- Alıştırma yönergesi -
"kohtaa kannattaa myös" ifadesini içeren satırdan "Muutoksessa tulee aina" ifadesini içeren satıra kadar (bu satır da dahil) olan satırları, "hermoja" sözcüğünü "vaivaa" ile değiştirerek yeniden yazın. Başka hiçbir şeyi değiştirmeyin.

- Alıntılanan kayıtlar -
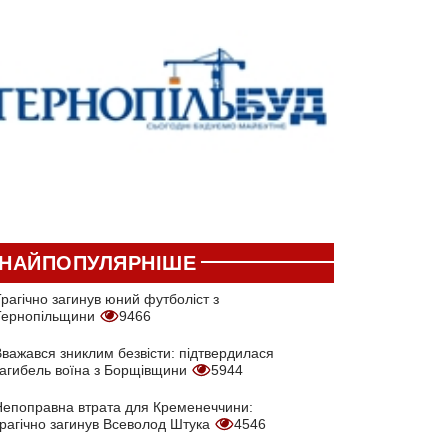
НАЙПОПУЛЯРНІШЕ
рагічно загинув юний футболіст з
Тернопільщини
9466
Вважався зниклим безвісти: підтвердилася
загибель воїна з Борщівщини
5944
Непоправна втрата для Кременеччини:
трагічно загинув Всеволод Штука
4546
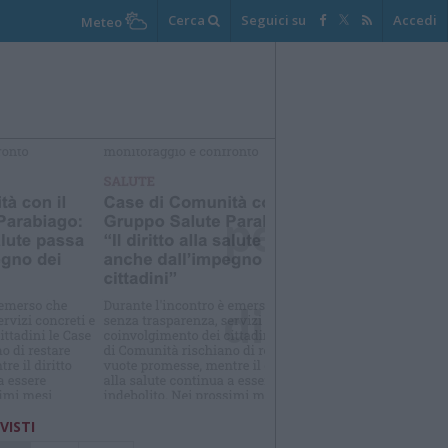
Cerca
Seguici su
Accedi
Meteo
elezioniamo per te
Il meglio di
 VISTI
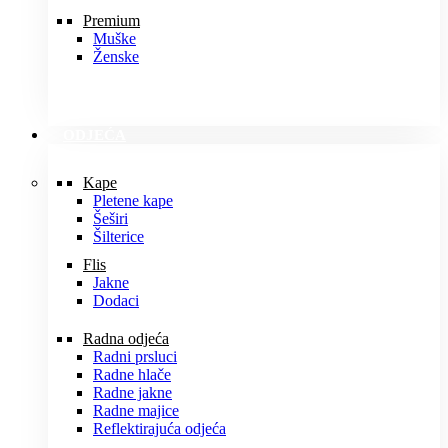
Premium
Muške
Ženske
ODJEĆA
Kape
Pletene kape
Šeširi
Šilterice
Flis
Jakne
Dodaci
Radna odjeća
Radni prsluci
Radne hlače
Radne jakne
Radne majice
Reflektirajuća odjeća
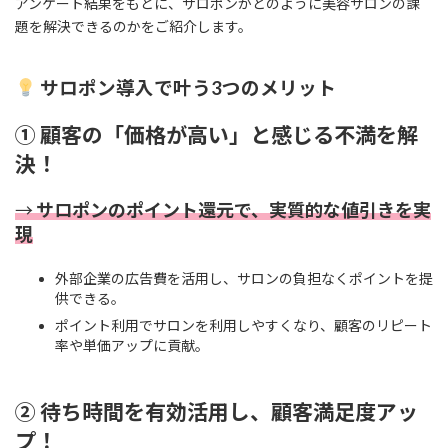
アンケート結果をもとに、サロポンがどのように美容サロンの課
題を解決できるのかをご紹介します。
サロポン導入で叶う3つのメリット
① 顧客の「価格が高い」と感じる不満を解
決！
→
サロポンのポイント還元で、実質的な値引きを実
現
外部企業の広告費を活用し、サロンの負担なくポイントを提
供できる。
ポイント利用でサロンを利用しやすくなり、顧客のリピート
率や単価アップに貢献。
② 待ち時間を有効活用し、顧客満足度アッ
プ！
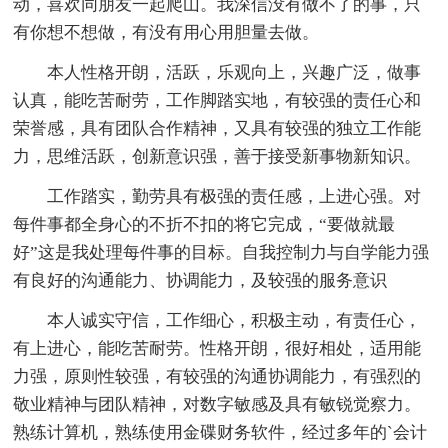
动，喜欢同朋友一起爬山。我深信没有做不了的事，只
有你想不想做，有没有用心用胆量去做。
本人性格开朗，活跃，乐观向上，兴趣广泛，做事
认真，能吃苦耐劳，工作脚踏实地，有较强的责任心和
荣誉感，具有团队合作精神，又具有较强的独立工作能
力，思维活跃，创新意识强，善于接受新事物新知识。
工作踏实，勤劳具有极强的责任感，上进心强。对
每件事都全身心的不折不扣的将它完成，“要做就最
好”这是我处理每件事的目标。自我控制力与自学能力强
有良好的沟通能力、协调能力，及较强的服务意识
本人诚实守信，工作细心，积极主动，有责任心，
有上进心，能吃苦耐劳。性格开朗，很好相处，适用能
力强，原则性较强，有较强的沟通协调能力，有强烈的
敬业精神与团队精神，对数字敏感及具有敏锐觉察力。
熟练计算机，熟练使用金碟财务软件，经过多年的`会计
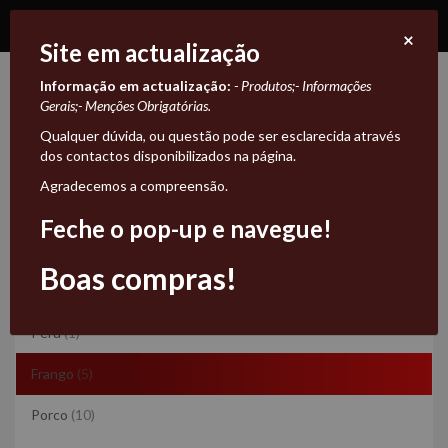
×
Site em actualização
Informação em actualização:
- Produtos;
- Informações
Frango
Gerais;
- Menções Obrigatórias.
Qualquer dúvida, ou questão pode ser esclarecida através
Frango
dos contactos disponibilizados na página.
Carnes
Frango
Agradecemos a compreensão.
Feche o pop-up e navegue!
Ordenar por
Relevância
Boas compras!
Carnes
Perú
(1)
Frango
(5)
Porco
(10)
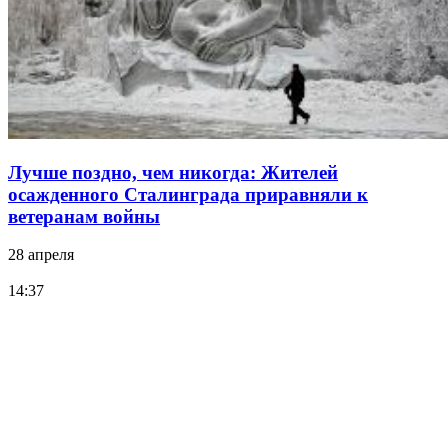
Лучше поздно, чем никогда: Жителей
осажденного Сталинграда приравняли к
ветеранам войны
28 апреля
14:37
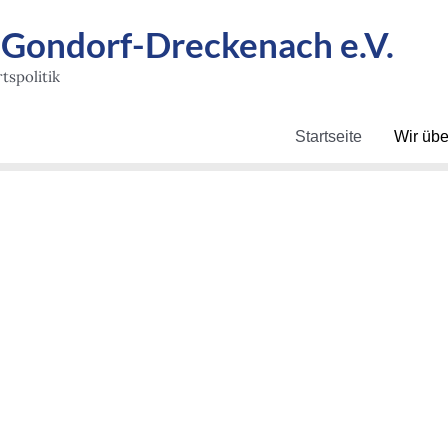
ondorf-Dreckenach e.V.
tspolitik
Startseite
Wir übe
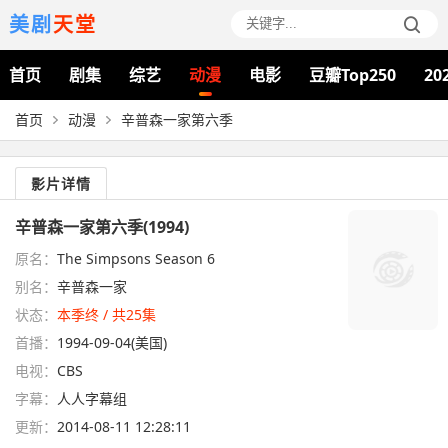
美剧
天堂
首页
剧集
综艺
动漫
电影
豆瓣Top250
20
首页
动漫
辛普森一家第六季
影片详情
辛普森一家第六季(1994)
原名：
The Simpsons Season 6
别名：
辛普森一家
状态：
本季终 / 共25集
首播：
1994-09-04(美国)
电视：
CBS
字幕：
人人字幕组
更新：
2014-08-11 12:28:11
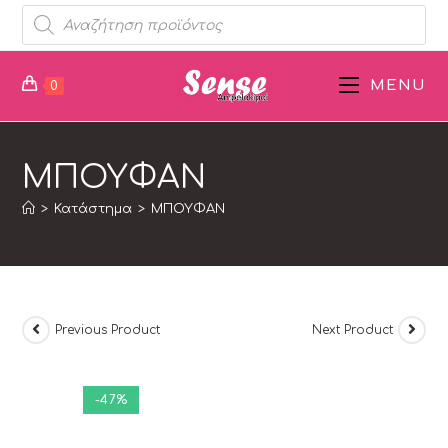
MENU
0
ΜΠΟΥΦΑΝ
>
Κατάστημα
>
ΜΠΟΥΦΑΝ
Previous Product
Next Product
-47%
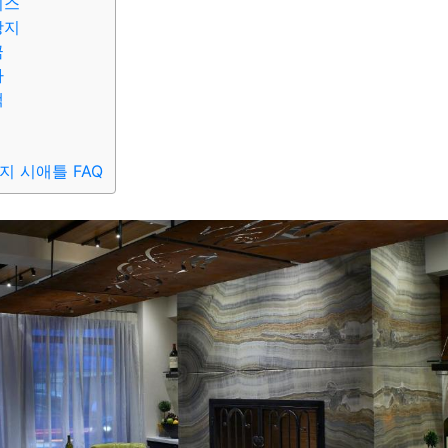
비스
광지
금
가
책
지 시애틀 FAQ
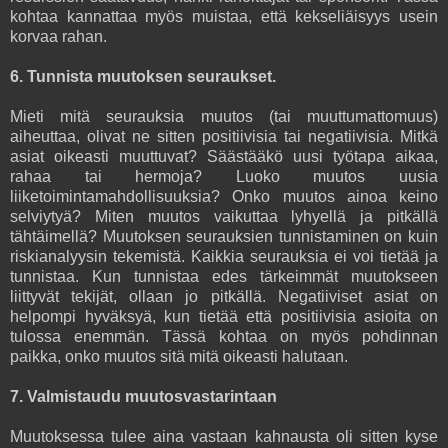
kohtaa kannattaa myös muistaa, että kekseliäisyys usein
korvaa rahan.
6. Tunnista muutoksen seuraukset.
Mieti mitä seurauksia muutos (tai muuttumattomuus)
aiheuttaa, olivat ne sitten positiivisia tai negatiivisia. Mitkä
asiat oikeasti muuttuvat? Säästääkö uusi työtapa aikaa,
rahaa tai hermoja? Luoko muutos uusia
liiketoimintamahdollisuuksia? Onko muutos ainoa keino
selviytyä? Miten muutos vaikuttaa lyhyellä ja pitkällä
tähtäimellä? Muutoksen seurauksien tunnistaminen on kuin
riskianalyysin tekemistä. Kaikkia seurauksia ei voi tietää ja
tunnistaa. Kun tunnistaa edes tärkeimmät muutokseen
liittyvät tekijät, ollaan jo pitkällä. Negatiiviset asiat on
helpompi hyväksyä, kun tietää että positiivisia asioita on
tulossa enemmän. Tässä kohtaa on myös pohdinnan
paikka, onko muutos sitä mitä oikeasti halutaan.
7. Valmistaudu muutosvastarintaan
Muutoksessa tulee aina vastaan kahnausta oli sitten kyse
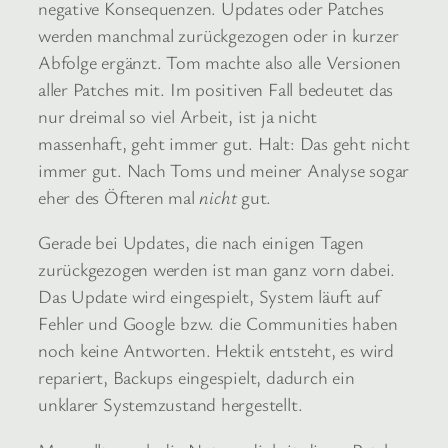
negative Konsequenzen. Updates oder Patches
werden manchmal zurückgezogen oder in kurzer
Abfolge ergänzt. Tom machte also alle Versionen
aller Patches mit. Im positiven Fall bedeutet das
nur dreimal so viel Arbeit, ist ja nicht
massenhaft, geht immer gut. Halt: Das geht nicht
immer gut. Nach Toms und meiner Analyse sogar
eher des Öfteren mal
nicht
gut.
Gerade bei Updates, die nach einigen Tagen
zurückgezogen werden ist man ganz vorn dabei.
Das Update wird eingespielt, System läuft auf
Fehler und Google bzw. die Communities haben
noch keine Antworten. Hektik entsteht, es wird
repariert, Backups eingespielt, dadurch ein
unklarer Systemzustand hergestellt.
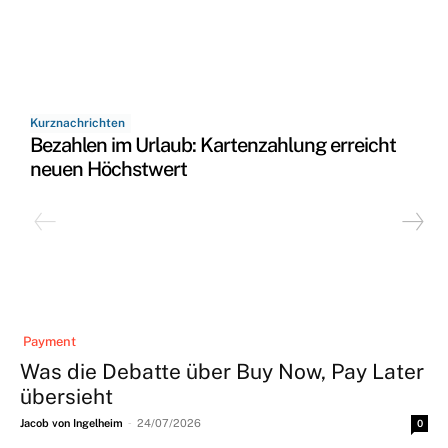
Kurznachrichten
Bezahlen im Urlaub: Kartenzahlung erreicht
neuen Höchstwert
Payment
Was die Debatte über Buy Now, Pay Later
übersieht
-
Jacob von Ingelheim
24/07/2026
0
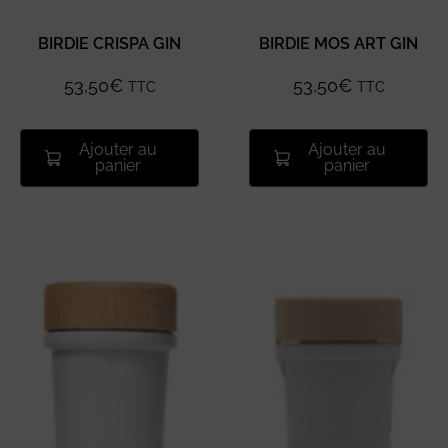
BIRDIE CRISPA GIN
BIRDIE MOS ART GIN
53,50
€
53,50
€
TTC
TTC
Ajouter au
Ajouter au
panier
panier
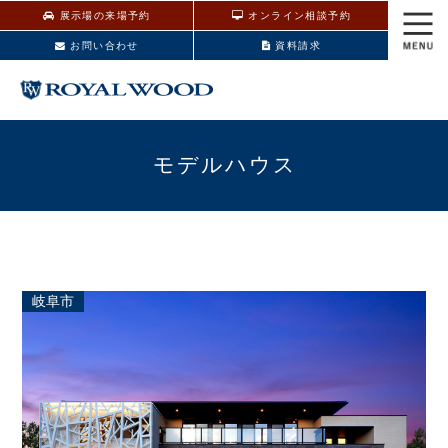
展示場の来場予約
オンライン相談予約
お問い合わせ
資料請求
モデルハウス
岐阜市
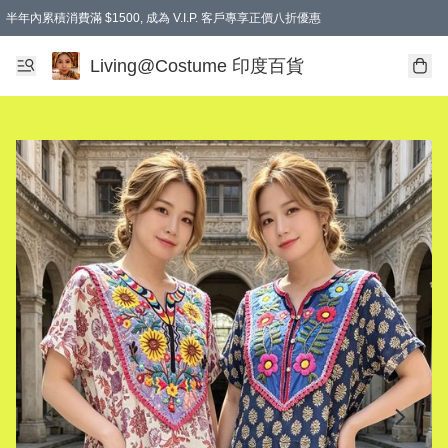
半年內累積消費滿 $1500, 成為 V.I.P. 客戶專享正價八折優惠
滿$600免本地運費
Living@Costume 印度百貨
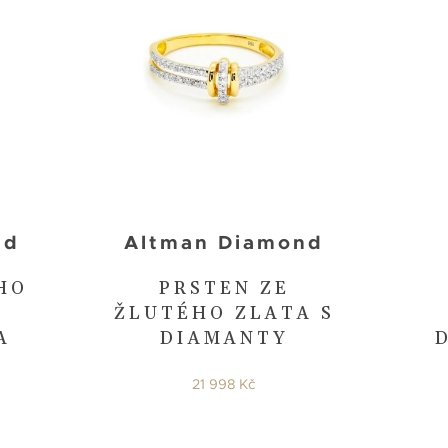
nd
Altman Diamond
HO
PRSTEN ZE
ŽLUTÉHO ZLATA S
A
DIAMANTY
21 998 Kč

- Çözümünüz -
kohtaa kannattaa myös muistaa, että kekseliäisyys usein
korvaa rahan.
6. Tunnista muutoksen seuraukset.
Mieti mitä seurauksia muutos (tai muuttumattomuus)
aiheuttaa, olivat ne sitten positiivisia tai negatiivisia. Mitkä
asiat oikeasti muuttuvat? Säästääkö uusi työtapa aikaa,
rahaa tai vaivaa? Luoko muutos uusia
liiketoimintamahdollisuuksia? Onko muutos ainoa keino
selviytyä? Miten muutos vaikuttaa lyhyellä ja pitkällä
tähtäimellä? Muutoksen seurauksien tunnistaminen on kuin
riskianalyysin tekemistä. Kaikkia seurauksia ei voi tietää ja
tunnistaa. Kun tunnistaa edes tärkeimmät muutokseen
liittyvät tekijät, ollaan jo pitkällä. Negatiiviset asiat on
helpompi hyväksyä, kun tietää että positiivisia asioita on
tulossa enemmän. Tässä kohtaa on myös pohdinnan
paikka, onko muutos sitä mitä oikeasti halutaan.
7. Valmistaudu muutosvastarintaan
Muutoksessa tulee aina vastaan kahnausta oli sitten kyse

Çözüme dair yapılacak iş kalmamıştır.